A question of protocol

The week I started working at the offices of the company that had hired me in New York, I was pretty sure everybody hated me.

My first few moments in the office were pretty odd. In a way, I already knew most of the people who worked there – I had been working for them remotely for more than two years, and now I was finally seeing everybody in person. So I was, in all honesty, expecting us to be quite familiar with each other in no time.

Things didn’t work out that well, though. Of course, the first day was pretty nice; being introduced to people, putting faces – and voices – to names, setting my computer up, filling forms out. The usual stuff. I got an office of my own and was pretty happy with it.

The second day, things started ticking me off. I tried greeting people – mostly shaking their hands – and I was met with awkward glances and confused gestures. People didn’t say “hi” anymore; nor “bye”, for that matter. Odd.

Perhaps most unsettling, save for rare occasions, people wouldn’t invite me to get lunch. I’d see large groups of people – people from my department, and people I’ve been talking to for years – going out to get their food while I was left by myself. In all honesty, that’s the kind of situation that used to scare me a bit: being in a different place, using a different language, getting used to different habits, having different food, and now having to find a place to eat on my own, afraid of committing a faux pas that would make me look like a fool. We tend to be afraid of the stupidest things, I guess. Anyway, it was not fun. No wonder I just went and got a sandwich at Subway so many times after I started living here: I’d just order the same thing, answer the questions the same way, and be done with it. I still felt helpless at work, but eating at places I knew gave me one less thing to worry about.

This story is not about discovering whether people actually hated me, though. It’s about the need for social translation in your day-to-day relations, something that is usually overlooked when we’re talking about cultures that are not quite that far apart, but still just different enough. It’s all about the protocol, but the protocol is never clear; you’re supposed to know about it in advance.

You see, I was indeed quite sure people hated me for some reason I didn’t know. I thought that maybe I had acted in a way that people didn’t really like and as such they were pissed with me. So a couple of weeks after I started working there, I brought the topic on one of my many conversations with my local friend Don. I really wanted to understand what I had done wrong and I figured asking him would help.

Don – whom was also not raised in New York – was pretty quick to explain to me that, first of all, people don’t shake hands every day around here. They only do so while meeting someone for the first time, or if they haven’t seen each other in a while. In the same vein, it’s not like they say hi or goodbye to anyone every time they see someone they know. This means my attempts to shake hands every day were probably a bit too much to the local culture to handle.

And, perhaps most striking of an explanation, he theorized that people weren’t inviting me to get lunch simply because I didn’t invite them to get lunch before.
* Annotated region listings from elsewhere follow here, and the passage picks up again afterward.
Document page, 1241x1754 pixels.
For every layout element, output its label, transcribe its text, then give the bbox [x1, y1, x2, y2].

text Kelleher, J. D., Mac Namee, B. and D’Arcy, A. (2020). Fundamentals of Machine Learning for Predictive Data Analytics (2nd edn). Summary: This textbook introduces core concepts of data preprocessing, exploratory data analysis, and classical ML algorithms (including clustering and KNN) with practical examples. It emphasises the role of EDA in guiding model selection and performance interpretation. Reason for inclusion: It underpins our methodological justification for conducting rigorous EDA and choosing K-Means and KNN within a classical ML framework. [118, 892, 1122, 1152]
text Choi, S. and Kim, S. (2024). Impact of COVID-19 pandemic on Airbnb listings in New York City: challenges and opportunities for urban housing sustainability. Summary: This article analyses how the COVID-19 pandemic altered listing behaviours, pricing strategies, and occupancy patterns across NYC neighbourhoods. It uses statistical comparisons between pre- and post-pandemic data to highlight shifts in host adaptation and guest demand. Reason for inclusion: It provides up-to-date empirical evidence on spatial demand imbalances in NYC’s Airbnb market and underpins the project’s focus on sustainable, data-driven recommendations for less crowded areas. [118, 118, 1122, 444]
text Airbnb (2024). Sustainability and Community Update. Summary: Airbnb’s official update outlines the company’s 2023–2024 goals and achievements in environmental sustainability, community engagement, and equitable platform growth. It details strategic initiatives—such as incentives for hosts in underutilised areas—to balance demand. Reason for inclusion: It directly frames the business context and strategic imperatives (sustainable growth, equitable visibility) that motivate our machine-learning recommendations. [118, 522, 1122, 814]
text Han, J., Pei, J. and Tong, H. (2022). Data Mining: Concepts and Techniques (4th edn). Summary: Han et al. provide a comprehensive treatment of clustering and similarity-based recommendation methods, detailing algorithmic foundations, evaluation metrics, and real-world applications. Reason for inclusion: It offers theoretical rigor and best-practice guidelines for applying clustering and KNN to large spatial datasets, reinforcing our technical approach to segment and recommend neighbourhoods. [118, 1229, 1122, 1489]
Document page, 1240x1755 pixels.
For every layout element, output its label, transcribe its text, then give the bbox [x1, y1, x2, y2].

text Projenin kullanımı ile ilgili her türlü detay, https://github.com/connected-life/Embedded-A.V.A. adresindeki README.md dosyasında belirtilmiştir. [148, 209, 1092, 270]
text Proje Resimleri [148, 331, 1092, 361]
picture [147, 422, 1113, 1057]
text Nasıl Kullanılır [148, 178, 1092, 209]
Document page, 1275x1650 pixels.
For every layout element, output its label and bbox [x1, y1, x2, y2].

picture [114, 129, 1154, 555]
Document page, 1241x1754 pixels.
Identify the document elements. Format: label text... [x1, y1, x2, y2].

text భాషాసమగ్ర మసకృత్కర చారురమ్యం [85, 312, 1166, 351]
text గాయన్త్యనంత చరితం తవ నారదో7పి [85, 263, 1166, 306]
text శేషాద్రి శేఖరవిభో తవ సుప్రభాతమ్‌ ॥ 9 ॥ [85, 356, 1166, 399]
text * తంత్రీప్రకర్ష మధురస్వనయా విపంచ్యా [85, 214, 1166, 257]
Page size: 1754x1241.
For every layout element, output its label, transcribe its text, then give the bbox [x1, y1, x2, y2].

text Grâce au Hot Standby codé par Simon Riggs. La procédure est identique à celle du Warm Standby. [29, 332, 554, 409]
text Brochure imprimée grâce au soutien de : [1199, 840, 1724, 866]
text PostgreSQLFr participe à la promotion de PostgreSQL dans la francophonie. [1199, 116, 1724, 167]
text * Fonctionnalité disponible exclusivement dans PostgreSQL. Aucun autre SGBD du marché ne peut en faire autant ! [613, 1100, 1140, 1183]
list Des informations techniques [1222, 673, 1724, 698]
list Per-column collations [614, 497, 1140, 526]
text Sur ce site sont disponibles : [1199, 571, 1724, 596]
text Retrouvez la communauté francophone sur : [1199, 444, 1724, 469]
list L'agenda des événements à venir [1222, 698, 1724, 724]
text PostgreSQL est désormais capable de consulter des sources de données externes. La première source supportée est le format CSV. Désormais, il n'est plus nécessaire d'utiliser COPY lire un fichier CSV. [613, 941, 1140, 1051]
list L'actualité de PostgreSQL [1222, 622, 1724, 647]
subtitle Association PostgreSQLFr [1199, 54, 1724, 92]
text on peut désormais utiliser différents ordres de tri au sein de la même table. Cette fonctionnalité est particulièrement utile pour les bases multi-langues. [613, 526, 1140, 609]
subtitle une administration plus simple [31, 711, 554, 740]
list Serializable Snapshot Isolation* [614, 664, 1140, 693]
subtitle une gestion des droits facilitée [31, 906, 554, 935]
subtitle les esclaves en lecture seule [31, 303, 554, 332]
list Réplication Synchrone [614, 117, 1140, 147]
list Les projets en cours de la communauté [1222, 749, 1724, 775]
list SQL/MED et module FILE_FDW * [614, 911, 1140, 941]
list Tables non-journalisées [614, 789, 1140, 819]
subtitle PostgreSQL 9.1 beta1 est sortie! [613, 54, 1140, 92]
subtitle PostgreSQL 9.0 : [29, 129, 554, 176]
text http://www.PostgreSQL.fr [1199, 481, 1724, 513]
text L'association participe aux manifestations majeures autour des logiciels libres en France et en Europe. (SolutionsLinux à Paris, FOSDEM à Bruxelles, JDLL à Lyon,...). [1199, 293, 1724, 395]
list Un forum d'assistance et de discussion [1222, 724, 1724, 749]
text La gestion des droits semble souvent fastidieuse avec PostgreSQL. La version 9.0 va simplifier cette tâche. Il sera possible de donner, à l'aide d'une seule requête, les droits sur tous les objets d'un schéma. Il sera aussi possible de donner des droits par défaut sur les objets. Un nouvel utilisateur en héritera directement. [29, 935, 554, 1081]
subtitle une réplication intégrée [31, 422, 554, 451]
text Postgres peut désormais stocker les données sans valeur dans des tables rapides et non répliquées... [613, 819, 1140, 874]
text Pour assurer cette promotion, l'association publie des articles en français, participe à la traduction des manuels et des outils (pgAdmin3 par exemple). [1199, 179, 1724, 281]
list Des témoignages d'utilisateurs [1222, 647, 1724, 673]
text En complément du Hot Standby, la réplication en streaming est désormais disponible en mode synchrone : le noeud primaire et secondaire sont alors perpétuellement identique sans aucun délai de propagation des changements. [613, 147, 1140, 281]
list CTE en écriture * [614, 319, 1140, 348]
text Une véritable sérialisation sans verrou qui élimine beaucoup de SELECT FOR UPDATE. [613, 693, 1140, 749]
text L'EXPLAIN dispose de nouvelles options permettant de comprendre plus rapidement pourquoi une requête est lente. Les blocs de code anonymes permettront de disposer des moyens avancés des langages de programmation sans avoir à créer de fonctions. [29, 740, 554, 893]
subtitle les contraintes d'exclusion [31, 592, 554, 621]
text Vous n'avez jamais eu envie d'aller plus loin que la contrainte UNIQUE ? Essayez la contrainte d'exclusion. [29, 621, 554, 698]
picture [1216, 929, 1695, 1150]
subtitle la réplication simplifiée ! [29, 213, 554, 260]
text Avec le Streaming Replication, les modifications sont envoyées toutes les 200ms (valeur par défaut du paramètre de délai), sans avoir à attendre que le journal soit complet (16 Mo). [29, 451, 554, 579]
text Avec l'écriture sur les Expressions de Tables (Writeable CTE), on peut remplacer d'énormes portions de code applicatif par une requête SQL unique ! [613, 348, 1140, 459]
He didn’t put it this way, but what I understood was that, since I hadn’t invited them, they didn’t feel at liberty of doing the same with me. My Brazilian ways – expecting people to call me to invite me to lunch from the very start, and shaking hands all the time – turned out to be pretty alien to most of the people in the office.

The next day, at the office, I invited some of the other developers to lunch. And again the following day. And the following.

I like to believe it worked. Now we always go get lunch together, and I’m rarely the one who goes around inviting people to lunch.

And perhaps this small story and my questioning is the reason why, every time I see Don, we either shake hands or hug. As much I’m getting used to the city’s own habits, with Don’s help with social translation when necessary, it seems he’s also getting used to mine.